Cluster Operator Duration Analysis

Function

Collects and displays statistics for the top N operators with the fastest, slowest, and average duration, as well as the highest variance, on each rank.

Precautions

None

Syntax

python3 cluster_prof_info_analysis.py -d <data_path> -t <type> [-n <top_n>]

Command-line Options

Option Mandatory (Yes/No) Description
-d Yes Specifies the profile data directory for cluster scenarios. Enter the parent directory of the node* directories.
• If op_summary does not exist in some directories, no information is displayed and no error is reported.
• If no op_summary data exists in the specified directory, an error is reported indicating that the data files cannot be found.
• If data in the op_summary column of a file is incorrect or cannot be read, the specific faulty file is identified.
-t Yes Specifies the output file type for the analysis results. The values can be: html (default), csv, or all.
If the configuration is incorrect, an error message is displayed along with the correct configuration format.
-n No (HTML only) Specifies the number of top N (default: 10) operators to be displayed based on average duration. Values exceeding 30 may increase processing time.
• The value must be greater than 0. If a value less than or equal to 0 is entered, data for only one operator is exported by default.
• If the value specified exceeds the total number of operators, the total number of operators is used.

Example

python3 cluster_prof_info_analysis.py –d ./cluster_data -t csv -n 5

Output File Description

cluster_op_time_analysis.csv

Classifies operators by op_name, input_shape, input_size, and output_shape. Statistics, such as the maximum, minimum, variance, average, and range of the duration, are collected and displayed for each operator category across different ranks and nodes.

xxx_info.html

HTML files for various features (time and ratio), displaying the box plots of the top N operators.

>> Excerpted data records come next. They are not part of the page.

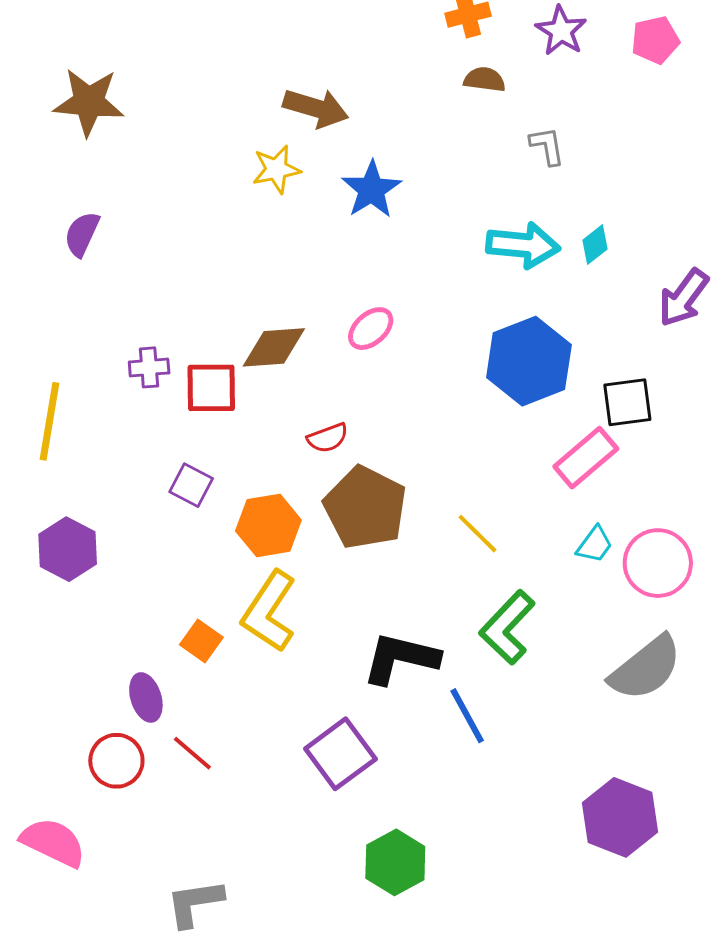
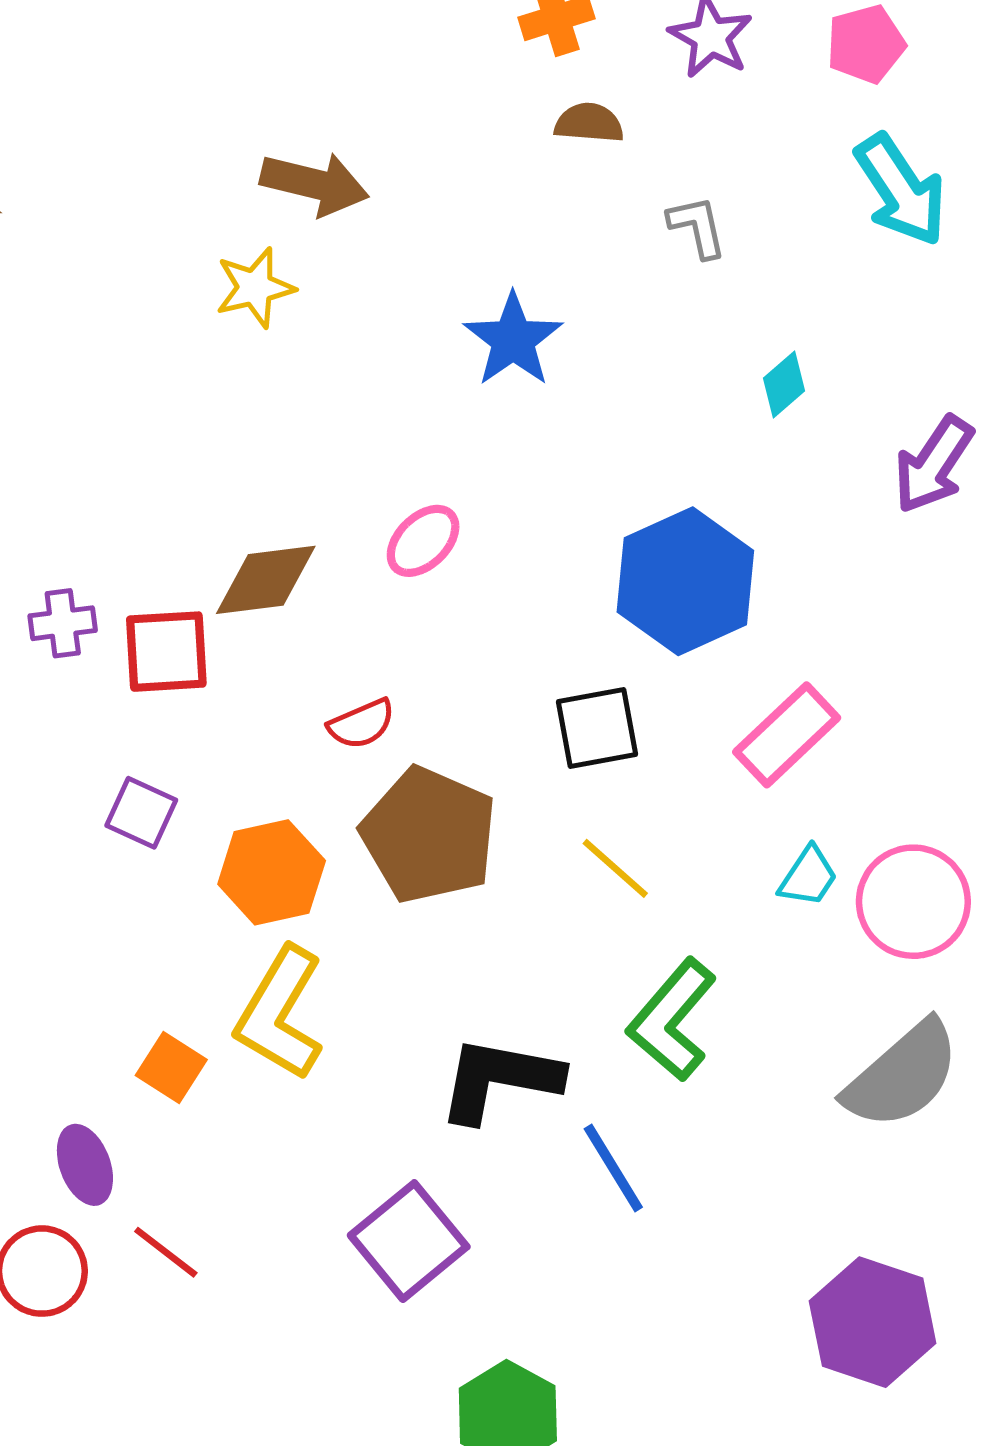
blue star: (371, 190) -> (513, 340), moved
cyan arrow: (523, 245) -> (901, 190), moved, turned 54
black square: (627, 402) -> (597, 728), moved

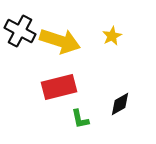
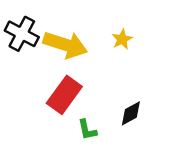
red rectangle: (59, 87) -> (64, 95), turned -40

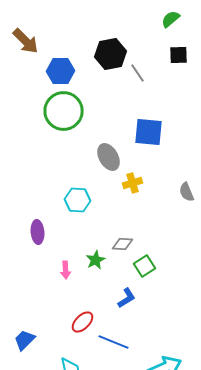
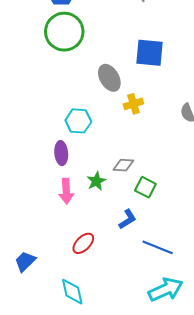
purple ellipse: (38, 232) -> (61, 153), moved
green square: (144, 266) -> (145, 187), turned -30
pink arrow: (66, 270) -> (66, 191), size x1.4
blue line: (114, 342) -> (158, 247), moved

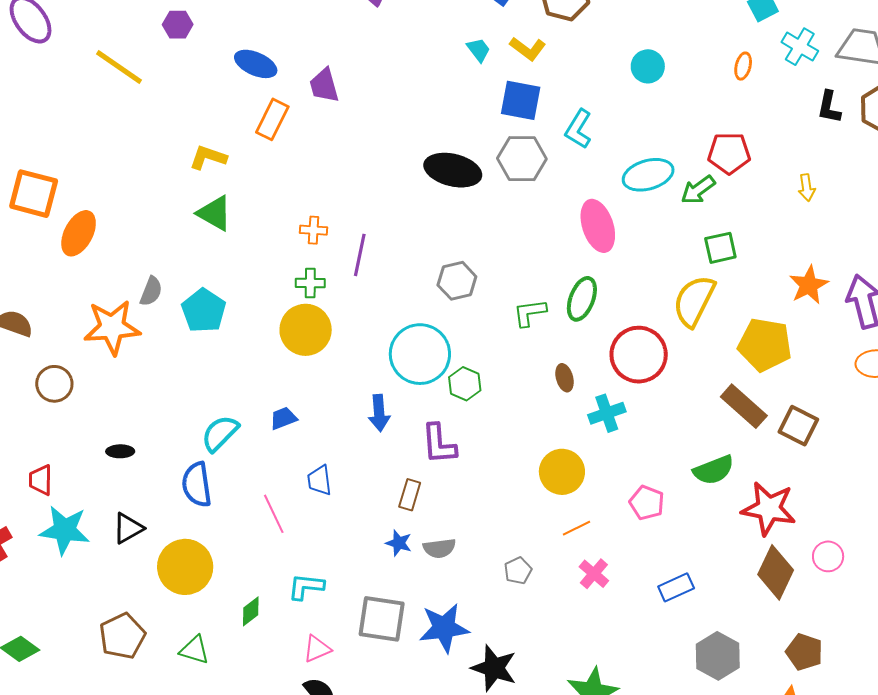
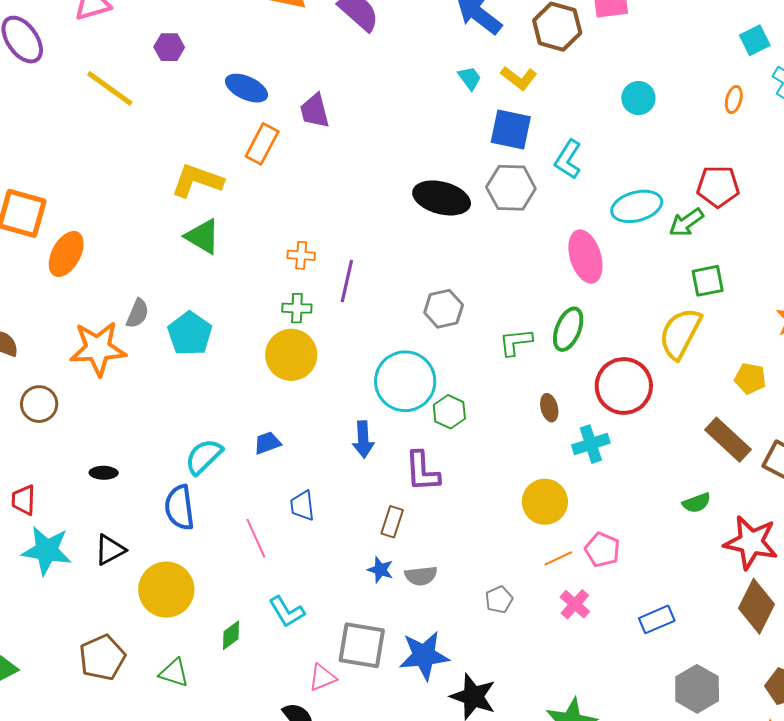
yellow L-shape: (208, 157) -> (197, 181), size x1.4
yellow pentagon: (765, 345) -> (750, 379), size x0.6
green semicircle: (714, 470) -> (697, 503), size x0.7
pink pentagon: (647, 503) -> (602, 550), moved
cyan L-shape: (306, 587) -> (287, 612), turned -129
pink triangle: (317, 649) -> (322, 677), moved

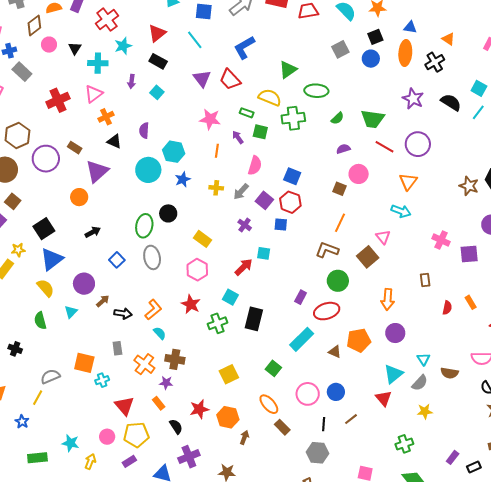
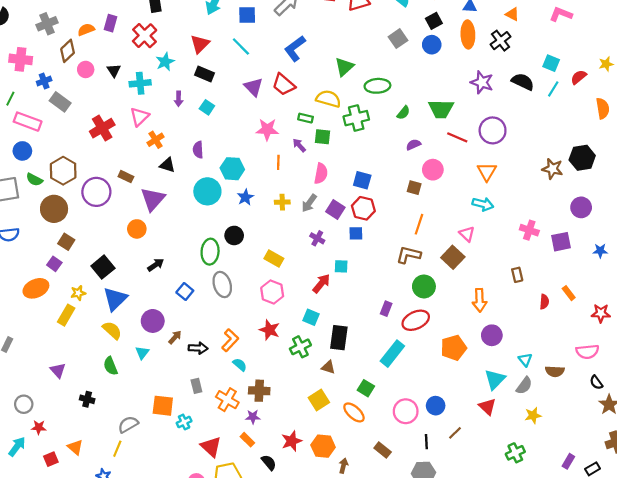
brown triangle: (335, 352) -> (328, 367), moved
orange ellipse: (269, 404) -> (354, 412), moved

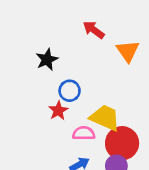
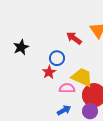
red arrow: (94, 30) -> (74, 38), moved
black star: (47, 60) -> (21, 47), moved

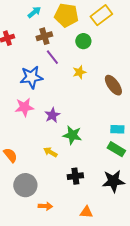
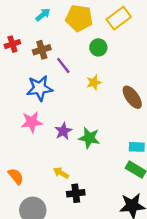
brown cross: (44, 36) -> (42, 50), moved
green star: (72, 135) -> (89, 138), moved
black cross: (75, 176) -> (76, 193), moved

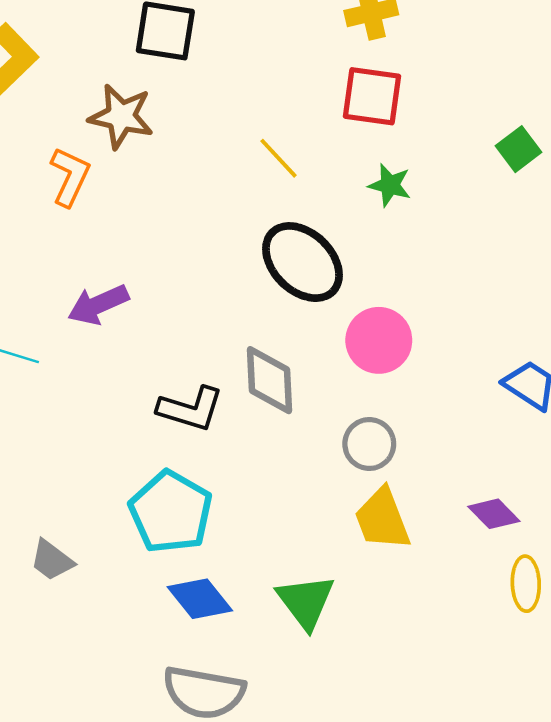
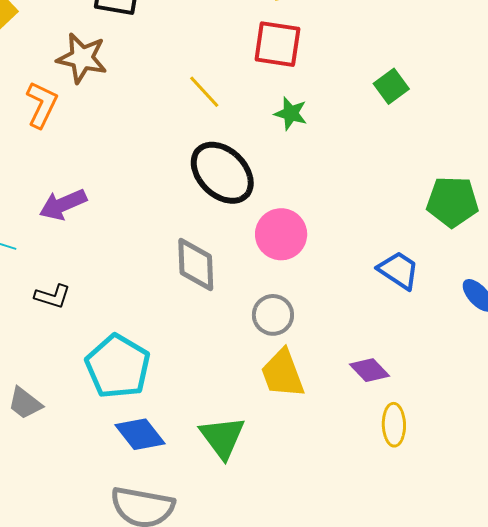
black L-shape: (190, 409) -> (52, 296), moved, size x0.7

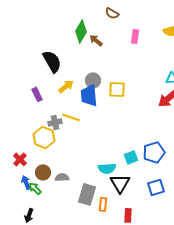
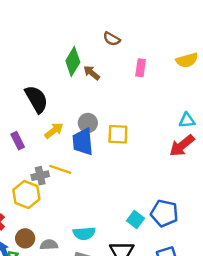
blue pentagon: (154, 152) -> (164, 213), turned 30
cyan square: (131, 157) -> (136, 220), turned -32
cyan semicircle: (107, 168) -> (84, 233), moved

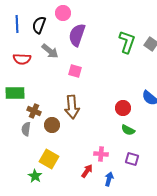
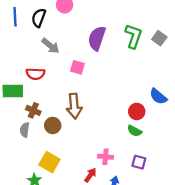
purple semicircle: (77, 35) -> (97, 38), moved
red semicircle: (22, 59) -> (35, 74), moved
red circle: (123, 108) -> (137, 111), moved

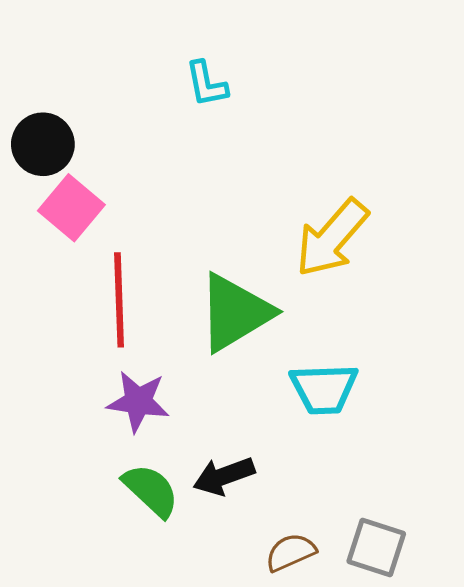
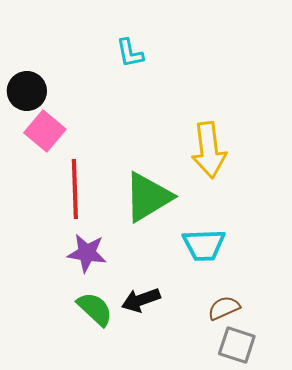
yellow arrow: (332, 238) -> (209, 150), turned -48
brown semicircle: (291, 552) -> (224, 308), moved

time and ratio indicate the duration and proportion fields in the performance metrics of AI Core and AI Vector Core operators.

The execution duration and proportion of top N operators are displayed as box plots in the HTML file.

One coordinate system is generated for each of the top N operators. Each system represents one operator feature. Coordinates are sorted from left to right and then downward based on the average value of total_time.

  • Horizontal coordinate: node_device represents the specific rank on a node, sorted in ascending order.
  • Vertical coordinate: indicates the duration.
  • Coordinate name: displayed below the coordinate system in the format of op_name-input_shape.